Extracted page text data:
****************************************
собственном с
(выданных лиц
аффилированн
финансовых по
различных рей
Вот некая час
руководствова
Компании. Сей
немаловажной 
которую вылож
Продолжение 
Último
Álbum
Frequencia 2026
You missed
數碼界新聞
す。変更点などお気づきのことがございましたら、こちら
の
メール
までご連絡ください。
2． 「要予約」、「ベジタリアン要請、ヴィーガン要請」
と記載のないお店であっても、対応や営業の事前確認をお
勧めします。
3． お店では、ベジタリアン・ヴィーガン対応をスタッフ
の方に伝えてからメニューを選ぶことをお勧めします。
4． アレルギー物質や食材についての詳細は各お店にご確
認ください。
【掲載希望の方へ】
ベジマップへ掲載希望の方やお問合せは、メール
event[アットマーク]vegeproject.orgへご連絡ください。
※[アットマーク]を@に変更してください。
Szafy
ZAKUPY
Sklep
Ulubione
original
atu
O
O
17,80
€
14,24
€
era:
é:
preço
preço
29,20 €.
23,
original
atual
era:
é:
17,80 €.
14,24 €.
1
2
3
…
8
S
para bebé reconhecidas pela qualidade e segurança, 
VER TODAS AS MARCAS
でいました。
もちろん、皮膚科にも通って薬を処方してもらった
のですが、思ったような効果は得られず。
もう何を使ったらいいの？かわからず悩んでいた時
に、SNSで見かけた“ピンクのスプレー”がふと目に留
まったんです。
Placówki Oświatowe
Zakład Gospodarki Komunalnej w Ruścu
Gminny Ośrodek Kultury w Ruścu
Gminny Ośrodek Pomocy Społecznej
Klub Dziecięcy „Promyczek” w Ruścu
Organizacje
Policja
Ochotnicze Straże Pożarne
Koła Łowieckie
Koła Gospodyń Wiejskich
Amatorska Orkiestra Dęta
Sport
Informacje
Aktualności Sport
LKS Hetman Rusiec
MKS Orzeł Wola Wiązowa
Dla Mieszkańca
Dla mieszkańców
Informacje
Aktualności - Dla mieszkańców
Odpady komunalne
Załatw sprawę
****************************************
■ **PROBLEM TO SOLVE**: Copy nothing except the lines from the one holding "2． 「要予約」、「ベジタリアン要請、ヴィーガン要請」" through the last line of the data above, and return them exactly.

■ **RESPONSE AREA**:
2． 「要予約」、「ベジタリアン要請、ヴィーガン要請」
と記載のないお店であっても、対応や営業の事前確認をお
勧めします。
3． お店では、ベジタリアン・ヴィーガン対応をスタッフ
の方に伝えてからメニューを選ぶことをお勧めします。
4． アレルギー物質や食材についての詳細は各お店にご確
認ください。
【掲載希望の方へ】
ベジマップへ掲載希望の方やお問合せは、メール
event[アットマーク]vegeproject.orgへご連絡ください。
※[アットマーク]を@に変更してください。
Szafy
ZAKUPY
Sklep
Ulubione
original
atu
O
O
17,80
€
14,24
€
era:
é:
preço
preço
29,20 €.
23,
original
atual
era:
é:
17,80 €.
14,24 €.
1
2
3
…
8
S
para bebé reconhecidas pela qualidade e segurança, 
VER TODAS AS MARCAS
でいました。
もちろん、皮膚科にも通って薬を処方してもらった
のですが、思ったような効果は得られず。
もう何を使ったらいいの？かわからず悩んでいた時
に、SNSで見かけた“ピンクのスプレー”がふと目に留
まったんです。
Placówki Oświatowe
Zakład Gospodarki Komunalnej w Ruścu
Gminny Ośrodek Kultury w Ruścu
Gminny Ośrodek Pomocy Społecznej
Klub Dziecięcy „Promyczek” w Ruścu
Organizacje
Policja
Ochotnicze Straże Pożarne
Koła Łowieckie
Koła Gospodyń Wiejskich
Amatorska Orkiestra Dęta
Sport
Informacje
Aktualności Sport
LKS Hetman Rusiec
MKS Orzeł Wola Wiązowa
Dla Mieszkańca
Dla mieszkańców
Informacje
Aktualności - Dla mieszkańców
Odpady komunalne
Załatw sprawę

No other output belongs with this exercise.